LiDAR-to-4DRadar Diffusion Bridge via Cross-Modal Alignment and Translation in Latent Space
Abstract
Millimeter-wave radar’s all-weather capability makes it increasingly vital for autonomous perception. However, the high cost of radar data collection drives the need for data generation to augment radar datasets. Existing works mainly target partial radar representations, e.g., 2D or 3D slices, leading to information loss and limited downstream performance. To overcome these issues, we introduce the novel task of LiDAR-to-4DRadar translation, which generates complete 4D radar tensors, with three spatial and one Doppler axes, guided by LiDAR data that preserve spatial and semantic consistency.

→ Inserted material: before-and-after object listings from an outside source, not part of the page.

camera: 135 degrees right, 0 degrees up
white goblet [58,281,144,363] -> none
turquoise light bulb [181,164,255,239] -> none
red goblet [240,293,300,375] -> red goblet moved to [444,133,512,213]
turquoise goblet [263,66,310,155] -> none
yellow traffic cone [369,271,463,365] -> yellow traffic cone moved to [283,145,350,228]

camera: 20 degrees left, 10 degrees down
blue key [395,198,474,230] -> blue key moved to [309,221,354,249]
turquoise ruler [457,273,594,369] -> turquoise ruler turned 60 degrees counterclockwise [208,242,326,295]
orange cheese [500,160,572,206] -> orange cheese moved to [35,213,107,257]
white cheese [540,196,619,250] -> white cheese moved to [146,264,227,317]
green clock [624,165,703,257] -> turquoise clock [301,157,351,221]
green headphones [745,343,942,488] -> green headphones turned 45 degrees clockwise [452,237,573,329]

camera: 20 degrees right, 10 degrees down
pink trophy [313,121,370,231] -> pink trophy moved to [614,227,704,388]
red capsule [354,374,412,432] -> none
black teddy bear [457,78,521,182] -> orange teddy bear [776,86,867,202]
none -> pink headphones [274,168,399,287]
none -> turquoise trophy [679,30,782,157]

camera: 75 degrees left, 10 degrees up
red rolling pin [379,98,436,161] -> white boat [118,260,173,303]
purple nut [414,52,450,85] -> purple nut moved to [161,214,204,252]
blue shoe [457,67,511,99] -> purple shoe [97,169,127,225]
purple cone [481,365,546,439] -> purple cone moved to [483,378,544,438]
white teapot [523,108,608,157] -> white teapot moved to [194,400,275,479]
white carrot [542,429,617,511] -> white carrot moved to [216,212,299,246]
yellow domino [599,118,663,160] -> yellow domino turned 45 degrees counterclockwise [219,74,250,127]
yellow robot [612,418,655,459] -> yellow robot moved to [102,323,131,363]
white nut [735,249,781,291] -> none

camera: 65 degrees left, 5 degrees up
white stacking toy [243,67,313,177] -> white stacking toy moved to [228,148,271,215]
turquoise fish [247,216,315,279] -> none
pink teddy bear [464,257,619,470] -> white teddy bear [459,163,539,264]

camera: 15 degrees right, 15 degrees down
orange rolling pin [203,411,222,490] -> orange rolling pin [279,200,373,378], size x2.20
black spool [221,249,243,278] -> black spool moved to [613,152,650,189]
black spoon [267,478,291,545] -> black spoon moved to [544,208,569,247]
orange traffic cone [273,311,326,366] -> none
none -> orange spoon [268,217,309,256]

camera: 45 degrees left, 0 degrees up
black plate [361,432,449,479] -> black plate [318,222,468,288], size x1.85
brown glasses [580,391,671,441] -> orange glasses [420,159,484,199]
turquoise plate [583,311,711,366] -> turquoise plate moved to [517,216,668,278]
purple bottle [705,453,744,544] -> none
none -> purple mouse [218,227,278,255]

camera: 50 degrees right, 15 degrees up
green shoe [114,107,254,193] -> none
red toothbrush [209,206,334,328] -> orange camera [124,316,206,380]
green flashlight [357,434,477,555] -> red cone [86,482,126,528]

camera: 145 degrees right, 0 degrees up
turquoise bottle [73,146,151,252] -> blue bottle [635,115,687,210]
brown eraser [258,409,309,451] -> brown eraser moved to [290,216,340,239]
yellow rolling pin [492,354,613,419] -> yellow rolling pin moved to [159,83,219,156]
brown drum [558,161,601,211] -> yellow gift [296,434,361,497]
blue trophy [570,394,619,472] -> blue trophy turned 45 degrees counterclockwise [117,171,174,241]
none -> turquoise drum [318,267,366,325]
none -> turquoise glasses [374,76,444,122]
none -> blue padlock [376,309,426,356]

We propose a novel diffusion bridge model in an aligned LiDAR-4DRadar latent space, namely \textbf{L2RLDB}, to tackle this task. Specifically, first, a key-voxel-aware VAE compresses high-dimensional, noisy radar tensors into a compact latent space, while enabling precise numerical reconstruction and key-voxel identification. Second, to bridge the cross-modal gap between sparse 3D LiDAR and dense 4D radar, we develop a patch-wise contrastive learning module to align LiDAR latents with radar semantically and spatially. Finally, we formulate the translation as a diffusion bridge process between LiDAR and radar latents, enabling the synthesis of full radar tensors from Doppler-lacking LiDAR inputs. Experiments verify that L2RLDB achieves high-fidelity 4D radar generation and significantly improves downstream detection through data augmentation.